We'll hear the words fewer, better, more specialised, more efficient, safter too uttered by those who've made the decisions. We'll hear too far, too risky, too driven by cost cutting from those afraid of the implications of those decisions for their parents, their children, themselves. And we'll keep hearing David Cameron homing in on - and questioning - the state of the NHS in Wales under Labour
Then, there's education.
Big territory, big sticky issues. So let's narrow it down and take a look at these extracts from a letter sent to the Children and Young People Committee and to the Education Minister this week. It's from the Welsh Joint Education Committee, a body that last year found out what happens when you don't do as the Minister tells you. He orders you to do as he tells you.
It's a body of officials who must be wondering whether they are long for this world. Who regulates the qualifications young people gain in Wales, how the whole sector is organised structurally, what those qualifications should be are all matters up for discussion. More decisions to be taken in 2013 - and the WJEC wants its voice heard.
It's not against change and welcomes much of what's been recommended. But in the letter its Chief Executive refers to "several real concerns" about the way the government is going about implementing them: "there is potential to do immense damage by getting this wrong."

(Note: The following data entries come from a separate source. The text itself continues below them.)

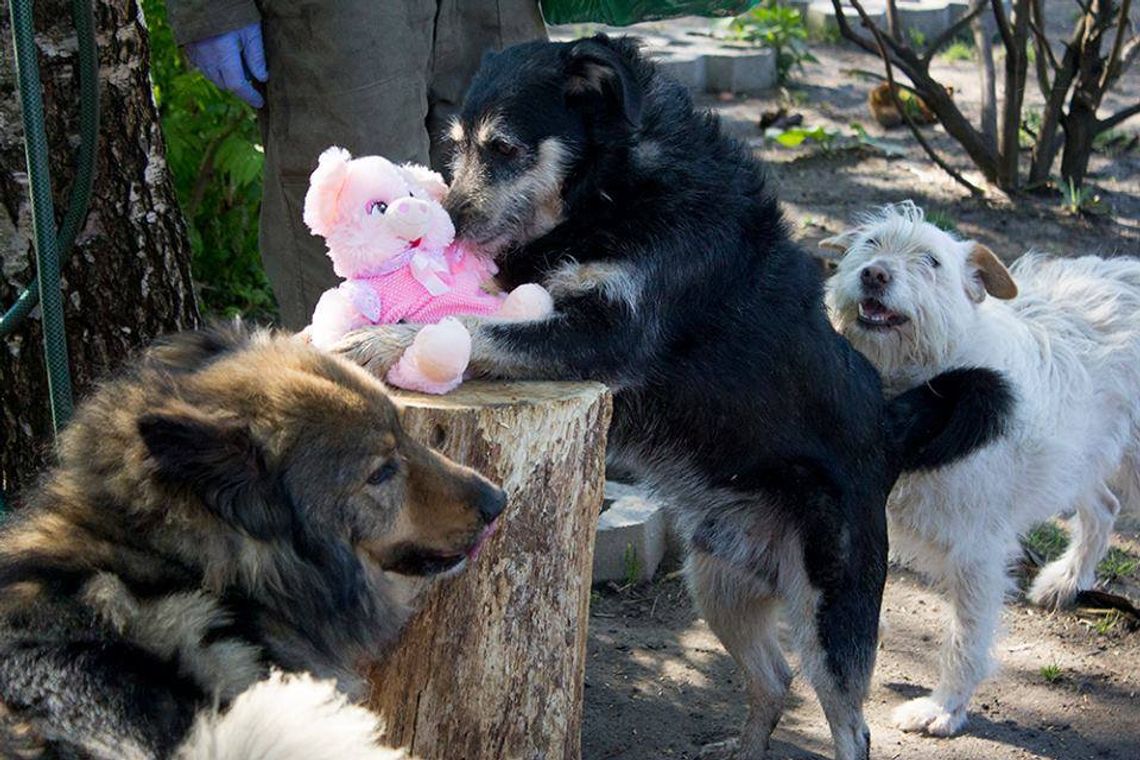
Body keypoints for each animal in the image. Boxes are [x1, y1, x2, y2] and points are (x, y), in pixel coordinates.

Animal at [337, 35, 1007, 760]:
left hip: (832, 611)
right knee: (773, 681)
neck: (618, 186)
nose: (446, 229)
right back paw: (742, 751)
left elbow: (470, 326)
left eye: (505, 148)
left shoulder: (607, 334)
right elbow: (480, 309)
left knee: (850, 727)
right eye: (456, 145)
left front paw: (383, 342)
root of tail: (886, 431)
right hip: (716, 579)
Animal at [825, 201, 1135, 738]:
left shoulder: (978, 553)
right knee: (1104, 505)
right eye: (871, 244)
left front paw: (944, 708)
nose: (874, 274)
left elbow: (966, 638)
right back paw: (1064, 581)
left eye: (930, 261)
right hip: (1079, 454)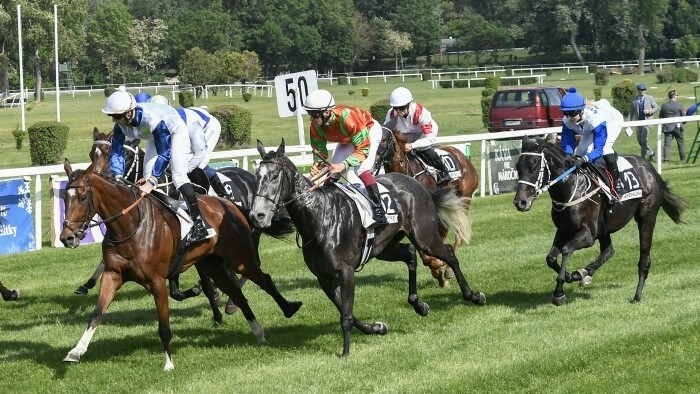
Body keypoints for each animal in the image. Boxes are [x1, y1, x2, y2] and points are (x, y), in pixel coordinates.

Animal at [60, 160, 300, 370]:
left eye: (82, 197)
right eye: (64, 197)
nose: (66, 238)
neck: (131, 226)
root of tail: (230, 204)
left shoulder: (157, 281)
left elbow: (164, 326)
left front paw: (169, 363)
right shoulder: (113, 274)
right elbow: (96, 314)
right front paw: (76, 350)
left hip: (241, 259)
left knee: (264, 280)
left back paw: (288, 308)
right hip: (212, 264)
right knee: (238, 295)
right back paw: (257, 331)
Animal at [374, 127, 478, 288]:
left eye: (384, 139)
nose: (374, 160)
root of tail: (462, 156)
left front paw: (439, 266)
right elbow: (424, 252)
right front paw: (437, 270)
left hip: (464, 199)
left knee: (458, 233)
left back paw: (448, 270)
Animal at [512, 137, 688, 306]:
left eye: (533, 166)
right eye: (517, 167)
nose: (520, 202)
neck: (571, 188)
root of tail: (651, 170)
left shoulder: (589, 234)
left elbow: (567, 249)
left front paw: (559, 293)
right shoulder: (563, 230)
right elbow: (550, 258)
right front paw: (571, 275)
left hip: (647, 218)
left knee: (644, 261)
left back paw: (637, 296)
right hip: (605, 228)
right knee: (608, 251)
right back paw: (584, 272)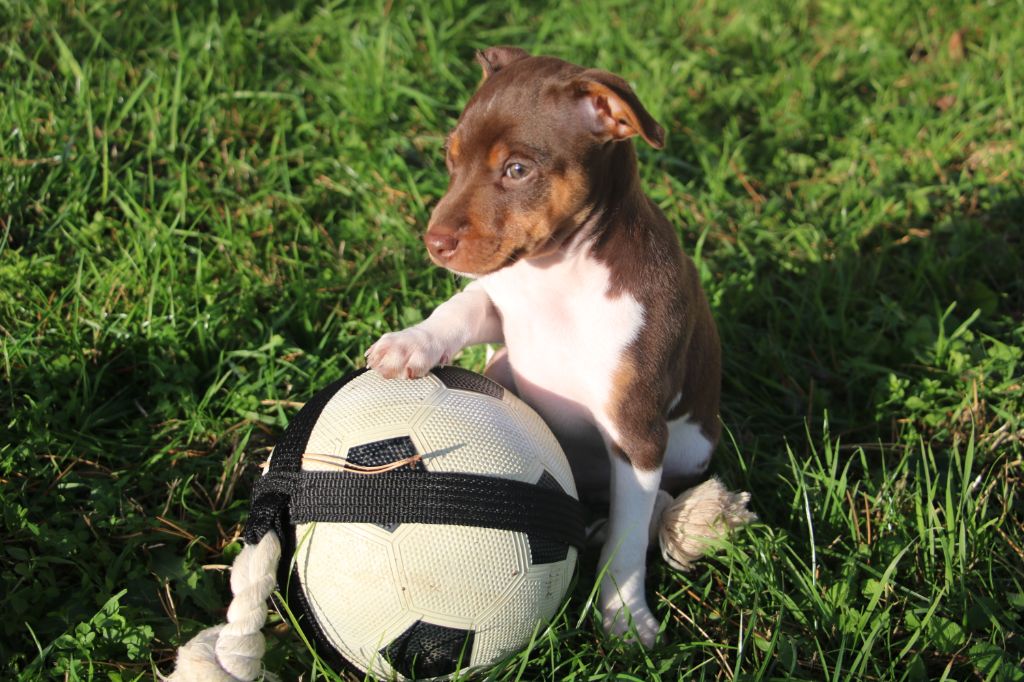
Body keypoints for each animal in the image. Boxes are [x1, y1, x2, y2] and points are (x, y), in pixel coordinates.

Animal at [368, 46, 737, 643]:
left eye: (517, 170)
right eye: (451, 158)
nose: (434, 243)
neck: (556, 277)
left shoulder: (636, 433)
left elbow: (628, 541)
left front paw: (626, 615)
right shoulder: (498, 306)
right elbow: (458, 308)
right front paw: (410, 343)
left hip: (688, 447)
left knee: (656, 501)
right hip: (503, 368)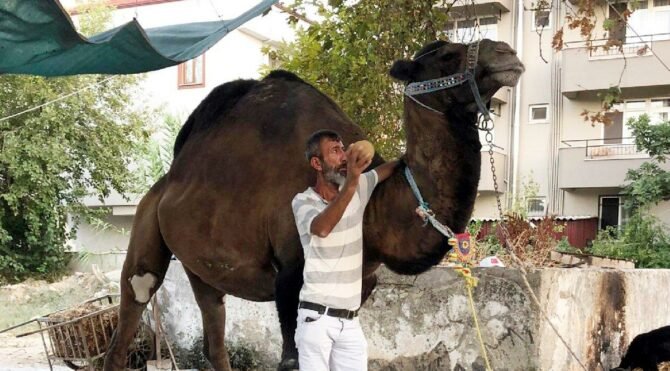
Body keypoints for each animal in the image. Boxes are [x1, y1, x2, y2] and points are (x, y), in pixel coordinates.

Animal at [103, 39, 524, 370]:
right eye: (448, 55)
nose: (508, 53)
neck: (373, 214)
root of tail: (167, 182)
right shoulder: (290, 274)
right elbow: (291, 359)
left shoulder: (362, 284)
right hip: (145, 226)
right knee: (132, 303)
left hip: (200, 266)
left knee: (213, 333)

It'll be got right - or wrong - in 2013.
The biggest matter of all? The one the Housing Minister, Huw Lewis, described this morning as the UK government having "its hand on our throats", external. What will Carwyn Jones and his government do when the arguments over social "fairness" and changes to benefits are increasingly felt in pounds and pence and pockets in 2013? Will they stick to the approach they've taken so far and took to the wire at the end of 2012? That they feel the pain of those losing council tax benefit, that they condemn the UK government for making the cut but argue they just don't have the money to ease the pain?
Tomorrow, you may get answers to some of those questions. I'm not pinning all my hopes on First Minister's Questions - oh no I'm not - but tune in to Today on Radio 4 at 8.30am or thereabouts to hear the First Minister facing up to 2013, happy or otherwise.